Collected data:
══════
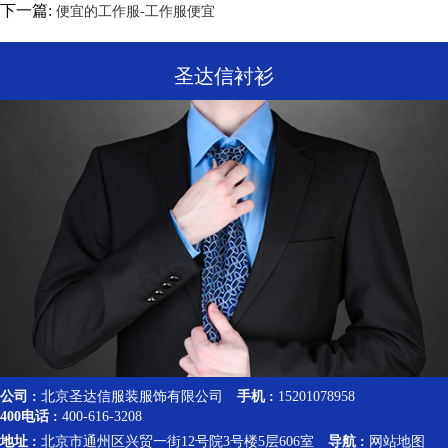
下一篇:
便宜的工作服-工作服便宜
圣达信衬衫
公司 :
北京圣达信服装服饰有限公司
手机 :
15201078958
400电话 :
400-616-3208
地址 :
北京市通州区兴贸一街12号院3号楼5层606室
导航 :
网站地图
══════
#### DIRECTIONS FOR THIS TASK:
Would you copy out all the data exactly, without the images?

#### SOLUTION TO THIS EXERCISE:
下一篇:
便宜的工作服-工作服便宜
圣达信衬衫
公司 :
北京圣达信服装服饰有限公司
手机 :
15201078958
400电话 :
400-616-3208
地址 :
北京市通州区兴贸一街12号院3号楼5层606室
导航 :
网站地图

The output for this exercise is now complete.